According to a new study, researchers have found that a person pronounces the "S" sound influences the listener's perception of whether the speaker is a male or female.
According to Lal Zimman, a researcher from the University of Colorado Boulder, who studied transgender people transitioning from female to male, along with the pitch of a person's voice, the way that person pronounces the "S" sound and the amount of resonance he or she uses when speaking influences the listener's perception of whether the speaker is a male or female.
"In the past, gender differences in the voice have been understood, primarily, as a biological difference," Zimman said in a report by Science Daily. "I really wanted to look at the potential for other factors, other than how testosterone lowers the voice, to affect how a person's voice is perceived."
During the study, voluntary participants were treated with the hormone testosterone. This caused a number of changes in a person's voice including lowering the pitch. Zimman wanted to see how much the pitch of a person's voice influenced the listener's perception of gender.
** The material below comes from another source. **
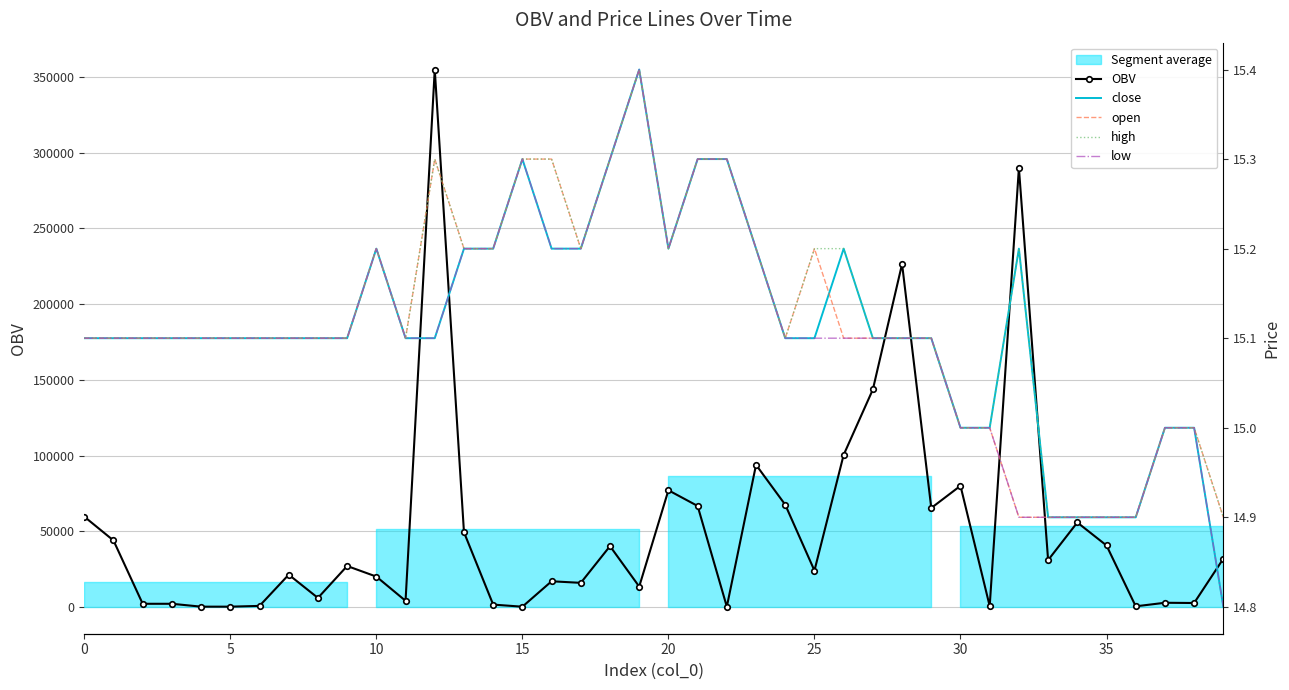

Is this an area chart (filled region under the line)?

No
It was found that even if a man's voice pitch was higher than normal, a listener could still recognize it to be a man's voice by the way he pronounces the "S" sound in a lower frequency.
"A high-frequency 's' has long been stereotypically associated with women's speech, as well as gay men's speech, yet there is no biological correlate to this association," said CU-Boulder linguistics and anthropology Associate Professor Kira Hall, who served as Zimman's doctoral adviser. "The project illustrates the socio-biological complexity of pitch: the designation of a voice as more masculine or more feminine is importantly influenced by other ideologically charged speech traits that are socially, not biologically, driven."
A large portion of Zimman's study was funded by the Wenner-Gren Foundation and is now being reviewed for publication.